**PROBLEM TO WORK ON:** Only the lines holding "published" are wanted. Copy every one from the records below.

___ DATASET RECORDS

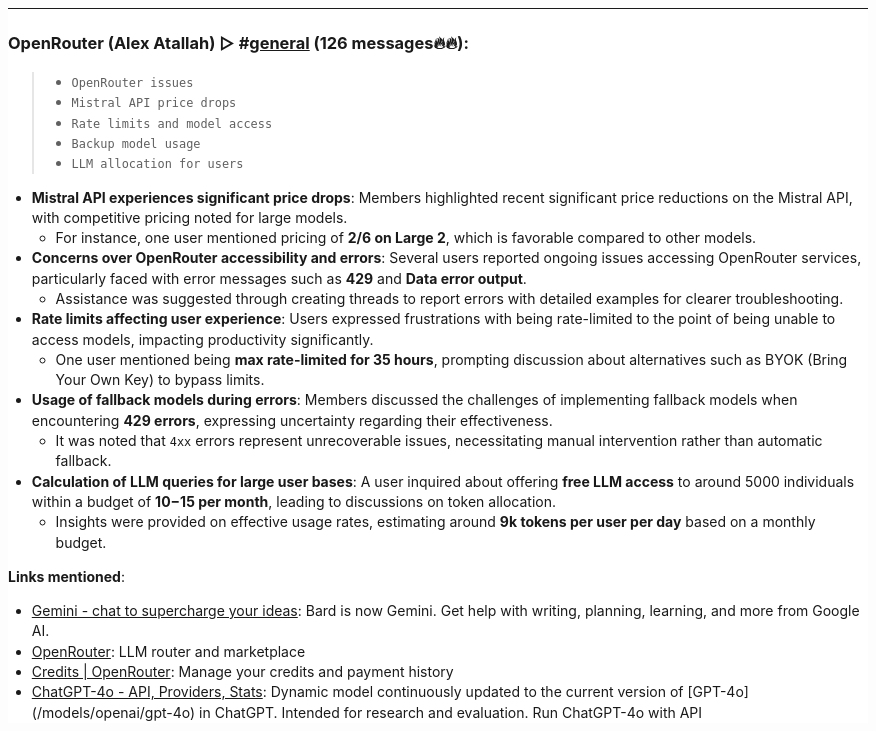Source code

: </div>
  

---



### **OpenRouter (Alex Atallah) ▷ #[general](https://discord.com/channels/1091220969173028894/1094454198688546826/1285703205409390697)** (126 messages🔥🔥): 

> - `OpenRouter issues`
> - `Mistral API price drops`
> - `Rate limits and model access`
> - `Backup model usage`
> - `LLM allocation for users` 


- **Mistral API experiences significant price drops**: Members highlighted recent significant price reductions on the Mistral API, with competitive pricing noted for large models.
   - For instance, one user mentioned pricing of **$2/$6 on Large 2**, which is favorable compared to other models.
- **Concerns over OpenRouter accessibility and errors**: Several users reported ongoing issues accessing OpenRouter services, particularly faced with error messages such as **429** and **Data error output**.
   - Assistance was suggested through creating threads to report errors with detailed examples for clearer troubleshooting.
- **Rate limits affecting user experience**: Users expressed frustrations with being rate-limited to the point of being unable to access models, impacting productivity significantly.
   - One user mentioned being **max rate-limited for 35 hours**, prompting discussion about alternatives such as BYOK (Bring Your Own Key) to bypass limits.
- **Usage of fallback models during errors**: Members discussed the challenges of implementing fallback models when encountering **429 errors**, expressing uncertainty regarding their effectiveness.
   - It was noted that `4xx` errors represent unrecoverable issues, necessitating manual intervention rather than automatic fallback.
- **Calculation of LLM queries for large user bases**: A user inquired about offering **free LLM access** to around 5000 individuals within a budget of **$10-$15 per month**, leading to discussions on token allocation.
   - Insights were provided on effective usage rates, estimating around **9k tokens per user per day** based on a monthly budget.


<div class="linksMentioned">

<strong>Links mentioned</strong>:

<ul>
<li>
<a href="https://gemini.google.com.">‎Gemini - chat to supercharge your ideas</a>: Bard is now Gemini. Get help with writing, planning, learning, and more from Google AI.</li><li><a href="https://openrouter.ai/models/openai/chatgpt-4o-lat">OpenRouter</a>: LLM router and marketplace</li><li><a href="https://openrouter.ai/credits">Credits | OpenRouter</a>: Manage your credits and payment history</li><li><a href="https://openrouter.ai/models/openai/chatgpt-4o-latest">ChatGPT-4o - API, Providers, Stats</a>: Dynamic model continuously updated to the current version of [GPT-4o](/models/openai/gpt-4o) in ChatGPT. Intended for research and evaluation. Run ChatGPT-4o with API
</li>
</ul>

______
___ DATASET RECORDS

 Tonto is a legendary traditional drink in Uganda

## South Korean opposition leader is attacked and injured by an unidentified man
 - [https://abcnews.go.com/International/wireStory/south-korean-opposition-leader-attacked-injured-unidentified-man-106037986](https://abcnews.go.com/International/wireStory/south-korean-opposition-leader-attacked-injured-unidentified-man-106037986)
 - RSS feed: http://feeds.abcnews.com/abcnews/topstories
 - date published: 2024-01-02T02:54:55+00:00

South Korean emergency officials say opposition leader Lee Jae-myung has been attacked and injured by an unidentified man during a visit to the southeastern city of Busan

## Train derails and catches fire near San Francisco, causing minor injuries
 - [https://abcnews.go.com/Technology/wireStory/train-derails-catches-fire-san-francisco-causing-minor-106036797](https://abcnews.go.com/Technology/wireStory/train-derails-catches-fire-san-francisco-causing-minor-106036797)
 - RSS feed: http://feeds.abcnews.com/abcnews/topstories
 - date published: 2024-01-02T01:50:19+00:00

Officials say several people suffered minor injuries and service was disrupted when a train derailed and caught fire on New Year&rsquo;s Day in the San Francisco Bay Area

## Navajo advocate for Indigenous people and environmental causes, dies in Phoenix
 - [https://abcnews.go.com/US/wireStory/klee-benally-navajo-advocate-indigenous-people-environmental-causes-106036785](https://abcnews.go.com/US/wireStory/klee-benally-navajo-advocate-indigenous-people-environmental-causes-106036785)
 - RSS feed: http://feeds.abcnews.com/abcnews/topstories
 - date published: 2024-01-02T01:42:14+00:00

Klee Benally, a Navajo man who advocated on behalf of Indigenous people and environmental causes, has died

______

**WRITTEN SOLUTION:**
 - date published: 2024-01-02T02:54:55+00:00
 - date published: 2024-01-02T01:50:19+00:00
 - date published: 2024-01-02T01:42:14+00:00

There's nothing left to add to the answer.